=== RECORDS FOR THE EXERCISE ===
-- Begin --

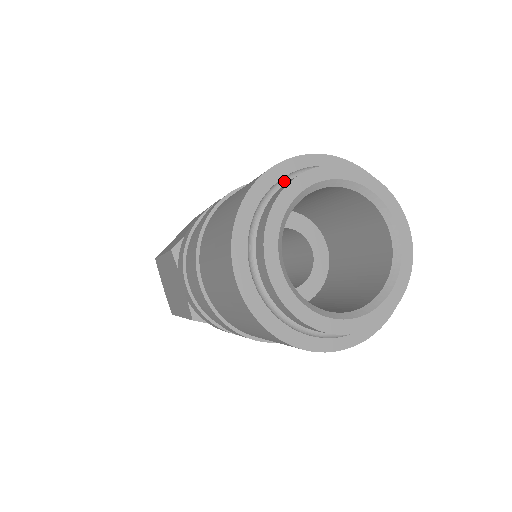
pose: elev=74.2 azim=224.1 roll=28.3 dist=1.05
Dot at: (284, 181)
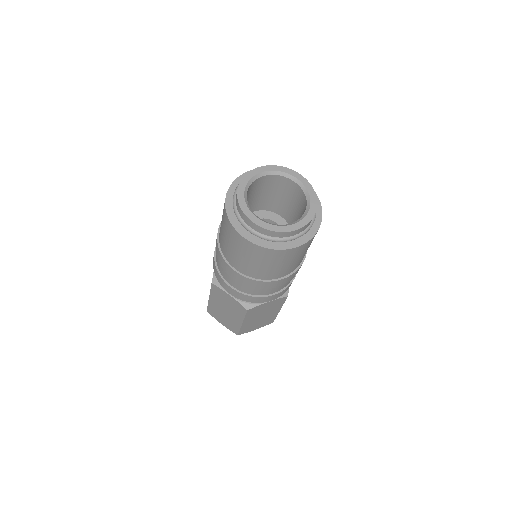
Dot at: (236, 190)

-- End --
-- Begin --

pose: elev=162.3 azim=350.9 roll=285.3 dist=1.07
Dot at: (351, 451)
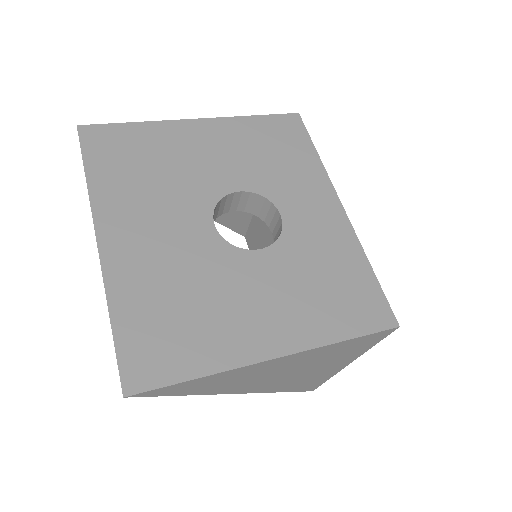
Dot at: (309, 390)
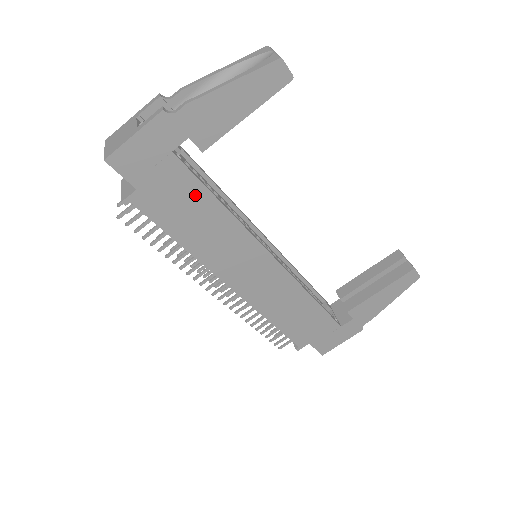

-- End --

=== WORK INSTRUCTIONS ===
Reproduce the records from the line with "pose: elev=162.3 azim=350.9" to the line with "Dot at: (309, 390)", including both of those lines, and leave the pictures out.

=== FULL ANSWER ===
pose: elev=162.3 azim=350.9 roll=285.3 dist=1.07
Dot at: (351, 451)
Dot at: (309, 390)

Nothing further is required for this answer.